A UX strategy fosters shared understanding of direction toward achieving goals before designing and implementing solutions. It serves to intentionally guide the prioritization and execution of UX work over time.

A UX strategy is a plan of action designed to reach an improved future state of the organization’s user experience over an established period. Scopes for a UX strategy can cover a single product, service, feature, multiple products and services, or entire organizations. A strong UX strategy ensures that user-centered insights are integrated with the business strategy.

However, having a UX strategy is not enough; practitioners must also be able to clearly articulate how executing the strategy will make the business more successful.

Many product & design teams make user experience (UX) design decisions on the fly as they’re building products and experiences, where these products tend to lack purpose and cohesion, and ultimately, they’re less successful.
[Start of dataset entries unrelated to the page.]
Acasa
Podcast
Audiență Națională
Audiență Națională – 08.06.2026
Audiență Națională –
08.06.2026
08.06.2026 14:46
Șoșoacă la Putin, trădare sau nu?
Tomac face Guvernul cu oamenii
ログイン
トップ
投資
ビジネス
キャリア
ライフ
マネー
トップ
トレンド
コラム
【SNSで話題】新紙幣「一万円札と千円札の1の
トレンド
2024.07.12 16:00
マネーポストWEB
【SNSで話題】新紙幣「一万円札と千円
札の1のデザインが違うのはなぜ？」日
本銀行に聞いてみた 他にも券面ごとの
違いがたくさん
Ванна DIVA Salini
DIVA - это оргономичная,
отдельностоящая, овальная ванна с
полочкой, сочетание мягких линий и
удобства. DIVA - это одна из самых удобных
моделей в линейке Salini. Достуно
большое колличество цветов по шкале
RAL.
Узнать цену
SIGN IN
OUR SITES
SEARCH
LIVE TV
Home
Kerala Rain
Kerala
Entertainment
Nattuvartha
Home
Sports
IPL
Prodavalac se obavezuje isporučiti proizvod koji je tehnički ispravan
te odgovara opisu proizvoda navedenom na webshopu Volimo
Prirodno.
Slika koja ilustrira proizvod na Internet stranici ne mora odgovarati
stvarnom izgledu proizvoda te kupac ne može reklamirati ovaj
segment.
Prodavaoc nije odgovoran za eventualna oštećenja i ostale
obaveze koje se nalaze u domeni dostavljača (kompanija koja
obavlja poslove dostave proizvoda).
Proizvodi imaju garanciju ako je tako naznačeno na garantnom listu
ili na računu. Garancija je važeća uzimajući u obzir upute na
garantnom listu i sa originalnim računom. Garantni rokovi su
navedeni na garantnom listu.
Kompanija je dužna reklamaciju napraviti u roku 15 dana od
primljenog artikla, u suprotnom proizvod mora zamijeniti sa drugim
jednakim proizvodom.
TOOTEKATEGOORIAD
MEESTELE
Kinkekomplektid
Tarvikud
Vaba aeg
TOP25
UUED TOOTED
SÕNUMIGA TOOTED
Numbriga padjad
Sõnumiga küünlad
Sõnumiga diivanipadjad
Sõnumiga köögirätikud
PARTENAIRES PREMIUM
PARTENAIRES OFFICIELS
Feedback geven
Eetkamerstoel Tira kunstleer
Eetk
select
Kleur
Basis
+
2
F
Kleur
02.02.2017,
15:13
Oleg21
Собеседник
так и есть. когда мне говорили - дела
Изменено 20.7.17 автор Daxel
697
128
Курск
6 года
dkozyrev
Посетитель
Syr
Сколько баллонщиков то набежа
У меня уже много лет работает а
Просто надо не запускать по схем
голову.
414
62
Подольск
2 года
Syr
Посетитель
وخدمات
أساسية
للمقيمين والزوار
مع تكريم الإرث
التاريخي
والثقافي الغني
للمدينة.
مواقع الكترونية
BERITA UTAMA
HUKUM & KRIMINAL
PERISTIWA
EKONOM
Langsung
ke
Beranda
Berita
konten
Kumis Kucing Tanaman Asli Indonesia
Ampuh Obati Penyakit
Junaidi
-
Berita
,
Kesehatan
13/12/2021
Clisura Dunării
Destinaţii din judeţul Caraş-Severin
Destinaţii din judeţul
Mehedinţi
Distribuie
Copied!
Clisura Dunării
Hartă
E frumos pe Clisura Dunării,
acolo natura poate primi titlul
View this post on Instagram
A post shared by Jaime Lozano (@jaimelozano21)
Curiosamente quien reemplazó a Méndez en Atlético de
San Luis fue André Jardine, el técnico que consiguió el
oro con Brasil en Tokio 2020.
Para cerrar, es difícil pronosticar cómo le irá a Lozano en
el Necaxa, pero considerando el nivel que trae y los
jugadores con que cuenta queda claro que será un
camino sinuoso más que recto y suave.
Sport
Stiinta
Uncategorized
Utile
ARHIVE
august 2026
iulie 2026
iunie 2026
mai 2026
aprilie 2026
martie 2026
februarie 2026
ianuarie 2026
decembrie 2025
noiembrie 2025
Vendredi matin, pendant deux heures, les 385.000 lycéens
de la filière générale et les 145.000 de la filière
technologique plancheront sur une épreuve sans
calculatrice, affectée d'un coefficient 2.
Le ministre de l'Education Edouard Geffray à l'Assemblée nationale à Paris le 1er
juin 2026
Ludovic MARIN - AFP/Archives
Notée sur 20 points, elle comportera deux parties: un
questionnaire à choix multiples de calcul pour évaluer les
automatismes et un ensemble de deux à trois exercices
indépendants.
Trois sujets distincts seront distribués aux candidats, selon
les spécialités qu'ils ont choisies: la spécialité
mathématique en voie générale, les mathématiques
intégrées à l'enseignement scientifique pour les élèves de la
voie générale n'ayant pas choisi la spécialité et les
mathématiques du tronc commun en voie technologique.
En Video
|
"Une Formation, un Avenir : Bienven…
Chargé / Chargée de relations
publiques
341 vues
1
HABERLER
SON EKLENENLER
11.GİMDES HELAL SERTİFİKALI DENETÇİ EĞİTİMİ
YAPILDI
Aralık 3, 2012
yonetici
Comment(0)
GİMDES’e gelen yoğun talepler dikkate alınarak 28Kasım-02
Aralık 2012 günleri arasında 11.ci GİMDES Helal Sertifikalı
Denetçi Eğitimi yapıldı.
The underlying reason is that these teams lack a UX Vision & Strategy to guide them.

The purpose of a UX Vision and strategy is also its primary benefit: a human-centered approach, or roadmap, to a product or service that an entire enterprise—including marketing, development, sales, and executives—can rally around and work to achieve. It ensures that all customer or user touch points positively reinforce the brand and the customer or user experience, resulting in a more cohesive product and customer relationship.

Where to Start with UX Strategy

A good UX strategy optimizes for growth and development while keeping user needs at the center. UX leads are often great catalysts for setting a UX vision and strategy.

To get started with UX strategy, ask yourself the following:

Why do we need a UX strategy? Focus on building your expertise on the organization’s user data. Continually observe your organization’s competitive landscape from a user’s perspective.

What actions will bring the highest value? Understand your organization’s business and revenue models. Practice articulating problems and solutions relevant to customers and the organization.

Who needs to be involved? Bring others along and help them succeed by taking a user-centered approach.

How will we know when we’re successful? Understand how your organization measures its success (KPIs) and stay current on this data. Communicate the value of UX in business terms so executives can relate.